Much of youth time is spent in the environment, making schools an ideal setting to identify, prevent and intervene. However, there are challenges that impede this goal. Many schools fail to use screening and assessment methods to identify the 15% of students presenting with additional social, emotional and behavioral needs. Teacher and office discipline referrals to identify students can be reactive, often catching issues after having time to develop.
A Coalition of six school districts and a parochial school, in collaboration with researchers, was established. Utilizing a universal screening within a comprehensive model, youth in need were identified and provided accommodations, supports and resources quickly in efforts to prevent social, emotional and behavioral problems. Evidence-based interventions were identified that directly connected to the problem areas identified through the Early Identification system (EIS).

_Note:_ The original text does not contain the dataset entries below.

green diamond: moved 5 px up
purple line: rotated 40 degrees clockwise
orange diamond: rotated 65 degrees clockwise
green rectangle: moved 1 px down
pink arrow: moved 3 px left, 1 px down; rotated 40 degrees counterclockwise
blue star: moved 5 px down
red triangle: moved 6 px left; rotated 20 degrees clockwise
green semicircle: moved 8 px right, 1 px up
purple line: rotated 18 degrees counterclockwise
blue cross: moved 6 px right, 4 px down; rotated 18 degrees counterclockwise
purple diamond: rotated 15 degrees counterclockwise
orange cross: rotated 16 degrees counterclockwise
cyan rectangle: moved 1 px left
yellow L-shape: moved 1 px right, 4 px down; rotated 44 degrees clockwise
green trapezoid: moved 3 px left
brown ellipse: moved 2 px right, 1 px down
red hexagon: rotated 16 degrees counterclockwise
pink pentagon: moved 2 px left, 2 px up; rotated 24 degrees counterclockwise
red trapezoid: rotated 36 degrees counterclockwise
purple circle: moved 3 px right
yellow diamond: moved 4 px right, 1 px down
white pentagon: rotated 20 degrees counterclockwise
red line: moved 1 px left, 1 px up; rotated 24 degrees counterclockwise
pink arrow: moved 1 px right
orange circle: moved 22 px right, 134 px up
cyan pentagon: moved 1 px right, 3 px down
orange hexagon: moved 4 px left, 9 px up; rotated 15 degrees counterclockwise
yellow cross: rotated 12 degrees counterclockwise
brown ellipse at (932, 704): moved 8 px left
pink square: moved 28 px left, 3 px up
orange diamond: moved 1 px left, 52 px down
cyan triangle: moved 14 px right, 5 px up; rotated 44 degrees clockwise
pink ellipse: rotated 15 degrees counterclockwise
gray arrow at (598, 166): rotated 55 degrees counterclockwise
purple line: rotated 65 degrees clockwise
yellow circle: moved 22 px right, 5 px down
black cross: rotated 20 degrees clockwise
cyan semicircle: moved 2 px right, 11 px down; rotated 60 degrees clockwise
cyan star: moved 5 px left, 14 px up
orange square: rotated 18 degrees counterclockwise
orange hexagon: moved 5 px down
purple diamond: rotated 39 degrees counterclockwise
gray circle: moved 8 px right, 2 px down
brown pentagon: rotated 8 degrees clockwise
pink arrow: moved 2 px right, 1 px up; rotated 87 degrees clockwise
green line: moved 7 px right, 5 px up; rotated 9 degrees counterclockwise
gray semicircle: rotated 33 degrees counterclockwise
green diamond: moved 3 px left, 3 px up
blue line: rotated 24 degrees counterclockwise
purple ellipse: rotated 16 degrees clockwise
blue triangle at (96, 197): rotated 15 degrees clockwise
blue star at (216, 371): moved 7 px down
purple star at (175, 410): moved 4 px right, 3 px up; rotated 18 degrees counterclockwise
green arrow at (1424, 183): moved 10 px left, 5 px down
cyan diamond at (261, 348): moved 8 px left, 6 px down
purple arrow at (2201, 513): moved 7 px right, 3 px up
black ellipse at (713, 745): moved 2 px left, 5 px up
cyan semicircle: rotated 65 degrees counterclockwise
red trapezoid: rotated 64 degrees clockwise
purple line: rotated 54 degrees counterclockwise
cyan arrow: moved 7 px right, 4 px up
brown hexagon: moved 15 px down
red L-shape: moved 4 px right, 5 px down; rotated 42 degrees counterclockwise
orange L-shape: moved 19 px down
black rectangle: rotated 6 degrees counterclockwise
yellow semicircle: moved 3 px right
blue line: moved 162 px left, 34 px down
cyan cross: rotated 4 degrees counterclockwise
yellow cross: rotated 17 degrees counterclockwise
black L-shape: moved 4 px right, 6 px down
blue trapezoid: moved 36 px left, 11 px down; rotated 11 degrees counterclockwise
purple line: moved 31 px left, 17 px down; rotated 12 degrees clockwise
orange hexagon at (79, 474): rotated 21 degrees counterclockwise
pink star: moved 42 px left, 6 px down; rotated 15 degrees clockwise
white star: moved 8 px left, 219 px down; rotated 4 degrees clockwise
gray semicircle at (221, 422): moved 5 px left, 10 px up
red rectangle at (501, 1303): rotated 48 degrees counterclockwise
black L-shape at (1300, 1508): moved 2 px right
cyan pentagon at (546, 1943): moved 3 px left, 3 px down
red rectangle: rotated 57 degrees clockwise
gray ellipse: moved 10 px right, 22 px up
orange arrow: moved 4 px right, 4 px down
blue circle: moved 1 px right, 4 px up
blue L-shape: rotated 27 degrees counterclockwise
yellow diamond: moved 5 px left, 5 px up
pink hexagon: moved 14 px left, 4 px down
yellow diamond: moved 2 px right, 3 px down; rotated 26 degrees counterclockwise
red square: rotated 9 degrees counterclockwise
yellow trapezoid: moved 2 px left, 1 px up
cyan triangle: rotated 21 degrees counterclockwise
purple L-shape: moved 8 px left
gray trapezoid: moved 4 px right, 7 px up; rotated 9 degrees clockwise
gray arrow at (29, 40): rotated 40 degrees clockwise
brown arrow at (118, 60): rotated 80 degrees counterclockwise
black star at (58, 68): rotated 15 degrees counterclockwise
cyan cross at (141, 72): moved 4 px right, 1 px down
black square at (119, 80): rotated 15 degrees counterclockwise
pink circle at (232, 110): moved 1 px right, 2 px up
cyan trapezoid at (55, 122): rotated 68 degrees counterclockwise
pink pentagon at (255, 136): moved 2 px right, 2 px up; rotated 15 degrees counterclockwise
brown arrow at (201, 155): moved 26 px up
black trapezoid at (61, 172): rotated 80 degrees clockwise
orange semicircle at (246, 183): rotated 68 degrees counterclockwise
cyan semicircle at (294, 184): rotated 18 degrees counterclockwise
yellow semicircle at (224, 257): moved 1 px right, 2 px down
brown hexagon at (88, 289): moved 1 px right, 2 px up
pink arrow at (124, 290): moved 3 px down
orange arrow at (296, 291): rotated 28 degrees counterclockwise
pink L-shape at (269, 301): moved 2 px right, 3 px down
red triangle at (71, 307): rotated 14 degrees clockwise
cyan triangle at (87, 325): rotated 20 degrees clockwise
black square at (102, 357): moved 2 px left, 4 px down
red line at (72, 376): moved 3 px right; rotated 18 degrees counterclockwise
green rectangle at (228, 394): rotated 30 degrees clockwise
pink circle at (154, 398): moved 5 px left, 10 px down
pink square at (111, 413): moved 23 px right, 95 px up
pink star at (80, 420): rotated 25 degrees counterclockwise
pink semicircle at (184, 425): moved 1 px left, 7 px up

Various measures were utilized including the (EIS) a universal social, emotional, and behavioral screener administered throughout the year. Both student and teacher reported electronically, measuring seven domains: internalizing behavior, externalizing behavior, emotion dysregulation, peer relationship problems, attention and academic issues, school disengagement, and relational aggression. The data populates in dashboard reports timely for schools to review, indicated as green, yellow, red (needs attention) format for individual, grade and building level. A measure to evaluate fidelity to the Coalition model was developed regarding specific activities that each school should be doing to implement at high fidelity (I.e.) data collection and assessment of universal screening data; intervention planning and implementation across levels; and progress monitoring/evaluation of the intervention effectiveness.
The study purpose was to investigate patterns of student social, emotional, and behavioral risk over time among a community sample of students (3rd-12th grade) and the association of these risk patterns with fidelity to a school-based mental health model. Overall growth of social, emotional, and behavioral problems declined over a 3-year period. Four student categories were identified using growth mixture modeling. These growth trajectories were associated with fidelity to the model. Results showed that trajectories where students have higher or increasing problems were more likely to be from schools with lower fidelity.
Contrary to national data, this study noted an overall decline in student-reported social, emotional, and behavioral problems over time. This may support the need for schools to engage in systematic universal screening so they may act upon early indicators of risk factors instead of allowing these issues to manifest info office referrals, absenteeism, suspensions, and poor academic performance.
This study represents an advanced translational study to bring effective practices to scale across multiple school districts to impact the population health of students. These promising findings suggest that the implementation of the prevention-based Coalition model, is one potential explanation for the declining rates of mental health concerns.